Hey. I thought this “Survivor” thing would be much harder. Do you want to just mail me the money, or should I pick it up at a later date?

Bobby Jon
Hey y’all. I’m Bobby Jon. I’m from the South, and I work really hard around camp. I’m not a violent person, but sometimes I just want to hurt Jamie. I told him though, I said, “Jamie, I’m gonna knock your block off if you come any closer to me!” He knows. He doesn’t want any of Bobby Jon. I’ll kill him with my bare hands, and eat his lower intestines for lunch. Also, I love Jesus.
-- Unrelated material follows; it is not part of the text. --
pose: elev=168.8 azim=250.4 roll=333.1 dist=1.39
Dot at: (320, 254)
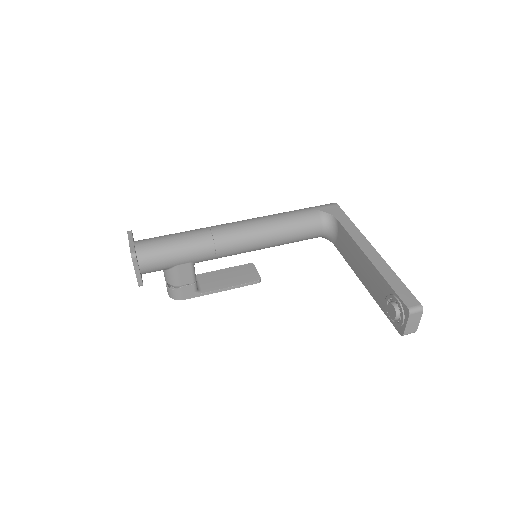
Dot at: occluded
Hello. I’m Lydia. The tribe needs me cause I’m a fish mongerer, and a few weeks ago, I caught a fish. Since then, I’ve pretty much just been hangin’ out. You may remember me as a good example of how NOT to play Mayan rugby. They were gonna have to pry that ball from my cold, dead hands until Probst made me give it back. Jerk. I think my small size is an advantage, cause I can easily sneak up on unsuspecting victims. Like when everyone else in the tribe is talking about who they’re going to vote off, I’ll just cover myself in twigs and leaves and pretend that I’m a bush so I can hear what’s going on. Occasionally, I like to remind the producers that I’m still around by randomly breaking out into a jig. When we get food rewards, sometimes I hide the leftovers in my mini-afro and eat them later. I had chicken wings for breakfast this morning. Take that, Judd!